Seattle-based tech brokerage Redfin has filed to go public, today registering its S-1 with the Securities and Exchange commission and pricing its initial public offering (IPO) at $100 million.
The real estate company, led by CEO Glenn Kelman, offers traditional real estate services alongside lower commissions and innovative technology, allowing it to sell homes for more money and with a higher success rate than traditional agents, Redfin says. It launched in 2004 and began offering homebuying and selling services in the Pacific Northwest starting in 2006 and sprawling across the U.S. over the last decade for a total of 80 markets.
This step is a test for not only Redfin, but other innovative real estate business models to see whether the public markets will hold up their private investor valuations. If successful, it could free up more investment capital.
No online residential real estate company has filed to go public since Zillow (2011) and Trulia (2012).
In the S-1, Redin also announced it was testing Redfin Now, a competitor to Opendoor, making it another iBuyer and marking its official entry into the instant offer movement. This program buys homes directly from homesellers and resells them to homebuyers. “Customers who sell through Redfin Now will typically get less money for their home than they would listing their home with a real estate agent, but get that money faster with less risk and fuss,” according to today’s filing.
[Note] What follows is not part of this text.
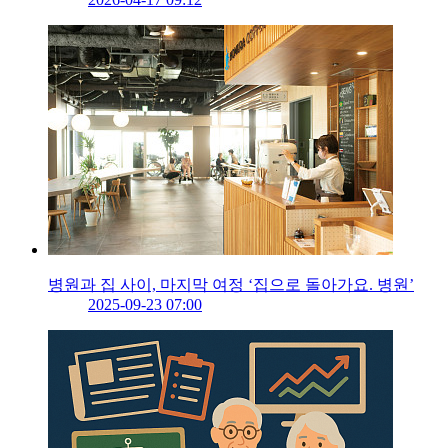
병원과 집 사이, 마지막 여정 ‘집으로 돌아가요. 병원’
2025-09-23 07:00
In the public filing, Redfin also brags about a series of accomplishments including:
- Helping customers buy or sell more than 75,000 homes worth more than $40 billion through 2016
- Gaining market share in 81 of its 84 markets from 2015 to 2016
- Drawing more than 20 million monthly average visitors to its website and mobile application in the first quarter of 2017, 44 percent more than the first quarter of 2016, making it the fastest-growing top-10 real estate website
- Earning a Net Promoter Score, a measure of customer satisfaction, that is 32 percent higher than competing brokerages’, and a customer repeat rate that is 37 percent higher than competing brokerages’
- Selling Redfin-listed homes for approximately $3,000 more on average compared to the list price than competing brokerages’ listings in 2016.
In 2014 Redfin scooped up the neighborhood-information site Walk Score, which offers extensive neighborhood data, along with ratings on the walkability, bikeability and public transit access of individual communities. Its other tech products include Book It Now, an on-demand home tour service and a website feature called Shared Search for collaborative home hunting.
Redfin got its start inventing map-based search.
Prior to joining Redfin, Kelman was a co-founder of Plumtree Software, a Sequoia-backed, publicly traded company that created the enterprise portal software market. Before Plumtree, he worked as one of the first employees at Stanford Technology Group, a startup acquired by IBM.
An avid bicyclist, Kelman was raised in Seattle and graduated from the University of California, Berkeley.
When he took the helm at Redfin 11 years ago, he was an outspoken critic of the real estate industry, but he has since offered to work cooperatively with other brokers and local MLSs.
Editor’s note: This story has been updated.